Segundo o relatório, a maior parte das demissões está concentrada nos Estados Unidos, que respondem por 59.510 cortes (76,7%), distribuídos em 54 empresas. Entre as companhias com maior número de demissões estão Amazon, com 16 mil cortes, e Block, com 4 mil.
A liderança, no entanto, é da Oracle, que acumula 25.254 demissões somente em 2026 e acaba de anunciar desligamentos. De acordo com o estudo, os cortes na empresa são integralmente associados à adoção de inteligência artificial e automação, movimento que tem impulsionado uma tendência mais ampla no setor.
No total, 37.638 demissões, quase metade do volume global, estão direta ou indiretamente ligadas à implementação de IA e à automação de processos. A expectativa é que, mantido o ritmo atual, o ano termine com cerca de 318 mil desligamentos, aproximando-se do pico registrado em 2023, quando aproximadamente 430 mil profissionais perderam seus empregos.
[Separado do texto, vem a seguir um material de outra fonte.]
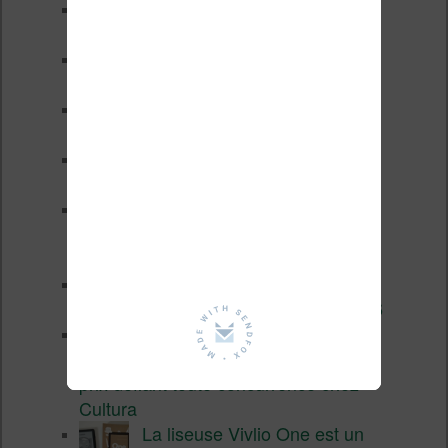
Les nouveautés Kobo pour la
fin 2026 (nouvelle liseuse)
Test de la BOOX GO 6 Gen II
Pourquoi les liseuses sont si
chères ?
XTEINK X4 Pro : tactile et
éclairage au programme
Liseuses pas chères chez
Vivlio – réductions de juillet
2026
3 anciennes liseuses qui
valent encore le coup en 2026
Vivlio Light HD Color : une
liseuse couleur compacte à
prix défiant toute concurrence chez
Cultura
La liseuse Vivlio One est un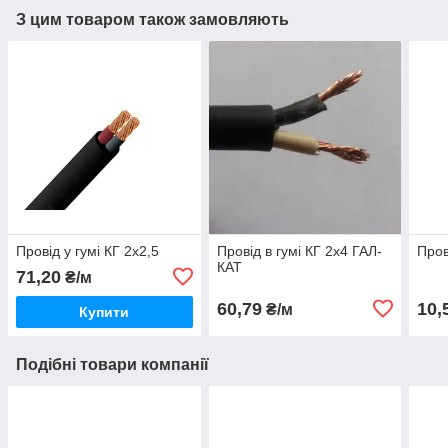
З цим товаром також замовляють
Провід у гумі КГ 2х2,5
Провід в гумі КГ 2х4 ГАЛ-
Пров
КАТ
71,20
₴/м
60,79
10,
₴/м
Купити
Подібні товари компанії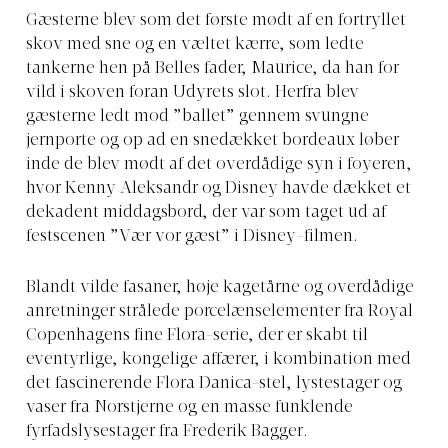
Gæsterne blev som det første mødt af en fortryllet
skov med sne og en væltet kærre, som ledte
tankerne hen på Belles fader, Maurice, da han for
vild i skoven foran Udyrets slot. Herfra blev
gæsterne ledt mod ”ballet” gennem svungne
jernporte og op ad en snedækket bordeaux løber
inde de blev mødt af det overdådige syn i foyeren,
hvor Kenny Aleksandr og Disney havde dækket et
dekadent middagsbord, der var som taget ud af
festscenen ”Vær vor gæst” i Disney-filmen.
Blandt vilde fasaner, høje kagetårne og overdådige
anretninger strålede porcelænselementer fra Royal
Copenhagens fine Flora-serie, der er skabt til
eventyrlige, kongelige affærer, i kombination med
det fascinerende Flora Danica-stel, lystestager og
vaser fra Norstjerne og en masse funklende
fyrfadslysestager fra Frederik Bagger.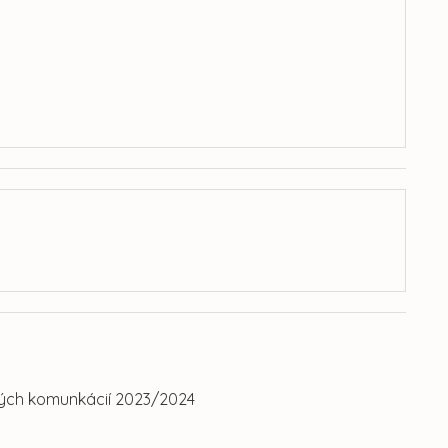
ých komunkácií 2023/2024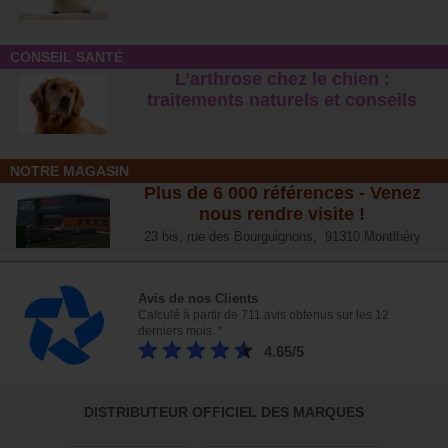
CONSEIL SANTÉ
L’arthrose chez le chien :
traitements naturels et conseil
s
NOTRE MAGASIN
Plus de 6 000 références - Venez
nous rendre visite !
23 bis, rue des Bourguignons, 91310 Montlhéry
Avis de nos Clients
Calculé à partir de 711 avis obtenus sur les 12
derniers mois. *
4.65/5
DISTRIBUTEUR OFFICIEL DES MARQUES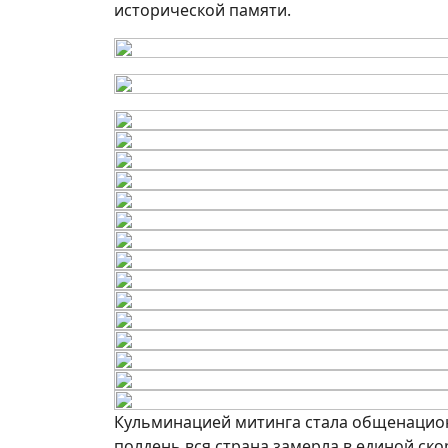
исторической памяти.
Кульминацией митинга стала общенацион
полдень вся страна замерла в единой ско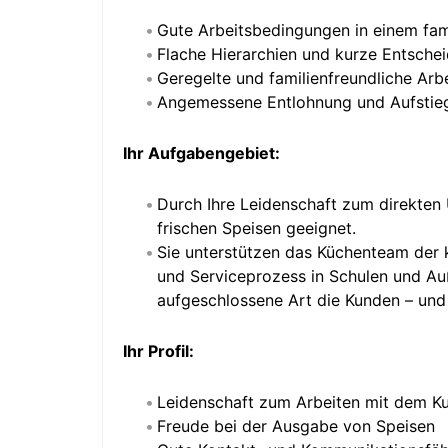
Gute Arbeitsbedingungen in einem fami
Flache Hierarchien und kurze Entsch
Geregelte und familienfreundliche Ar
Angemessene Entlohnung und Aufstiegs
Ihr Aufgabengebiet:
Durch Ihre Leidenschaft zum direkten
frischen Speisen geeignet.
Sie unterstützen das Küchenteam der
und Serviceprozess in Schulen und Au
aufgeschlossene Art die Kunden – und
Ihr Profil:
Leidenschaft zum Arbeiten mit dem K
Freude bei der Ausgabe von Speisen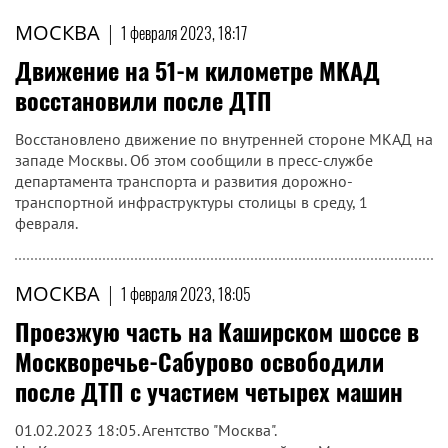
МОСКВА
|
1 февраля 2023, 18:17
Движение на 51-м километре МКАД
восстановили после ДТП
Восстановлено движение по внутренней стороне МКАД на
западе Москвы. Об этом сообщили в пресс-службе
департамента транспорта и развития дорожно-
транспортной инфраструктуры столицы в среду, 1
февраля.
МОСКВА
|
1 февраля 2023, 18:05
Проезжую часть на Каширском шоссе в
Москворечье-Сабурово освободили
после ДТП с участием четырех машин
01.02.2023 18:05. Агентство "Москва".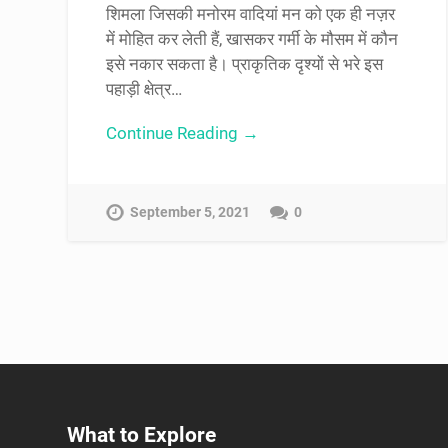
शिमला जिसकी मनोरम वादियां मन को एक ही नज़र
में मोहित कर लेती हैं, खासकर गर्मी के मौसम में कौन
इसे नकार सकता है। प्राकृतिक दृश्यों से भरे इस
पहाड़ी क्षेत्र…
Continue Reading →
September 5, 2021
0
What to Explore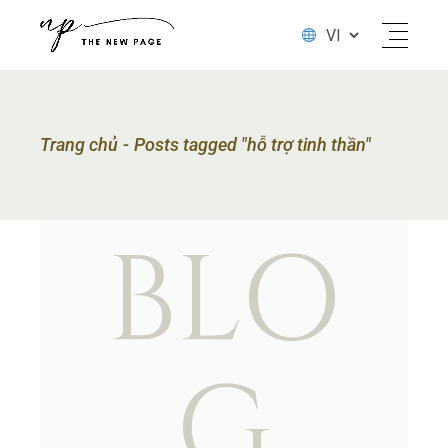
Trang chủ
Posts tagged "hỗ trợ tinh thần"
BLO
G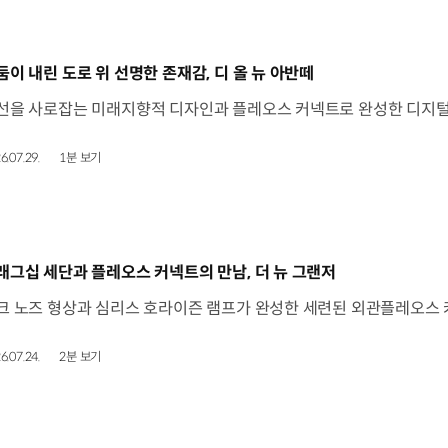
동영상]
둠이 내린 도로 위 선명한 존재감, 디 올 뉴 아반떼
6.07.29.
1분 보기
동영상]
래그십 세단과 플레오스 커넥트의 만남, 더 뉴 그랜저
6.07.24.
2분 보기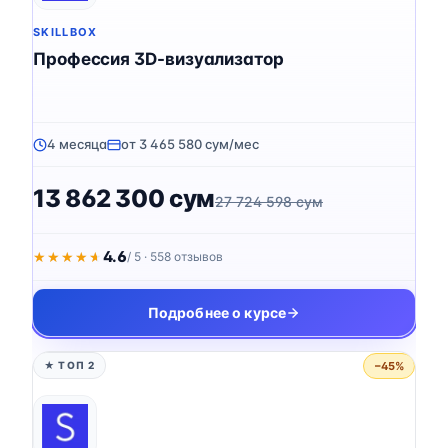
SKILLBOX
Профессия 3D-визуализатор
4 месяца
от 3 465 580 сум/мес
13 862 300 сум
27 724 598 сум
4.6
★★★★★
★★★★★
/ 5 · 558 отзывов
Подробнее о курсе
−45%
★ ТОП 2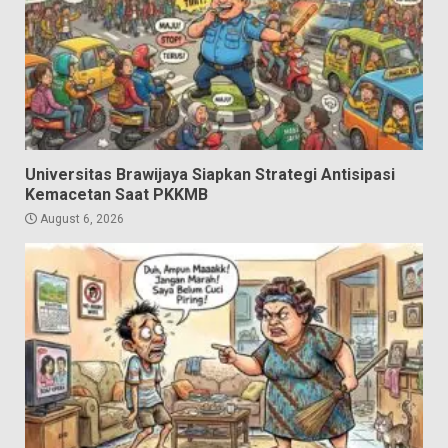
Universitas Brawijaya Siapkan Strategi Antisipasi
Kemacetan Saat PKKMB
August 6, 2026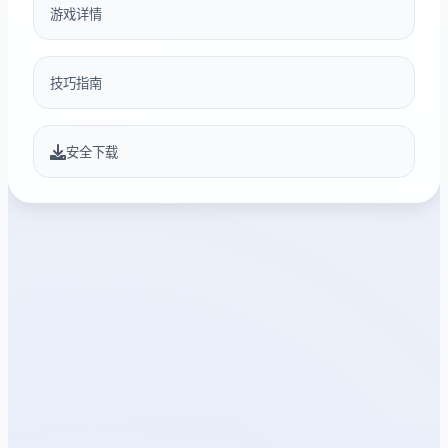
游戏详情
技巧指南
安全下载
Fora da América do Norte, a Austrália aparece como o país mais afetado, com 4.450 demissões concentradas em poucas empresas, como WiseTech Global e Atlassian. Um dado chama a atenção: todos os cortes no país estão relacionados à integração de IA, padrão que não se repete em outras regiões.
Na Europa, os cortes se concentram em setores como semicondutores, telecomunicações e software corporativo. A Áustria lidera com 2 mil demissões, todas na fabricante ams OSRAM, seguida por Suécia, com impacto da reestruturação da Ericsson, e Holanda, onde a ASML realizou 1.700 cortes apesar de resultados financeiros recordes.
Na Ásia, o cenário é mais fragmentado, com demissões distribuídas entre diferentes mercados e segmentos, incluindo comércio eletrônico, mobilidade elétrica, cibersegurança e criptomoedas.
O relatório também aponta que parte das demissões atribuídas à IA pode ser seguida por recontratações mais discretas, muitas vezes em outros países e com salários menores, indicando uma reconfiguração global do mercado de trabalho em tecnologia.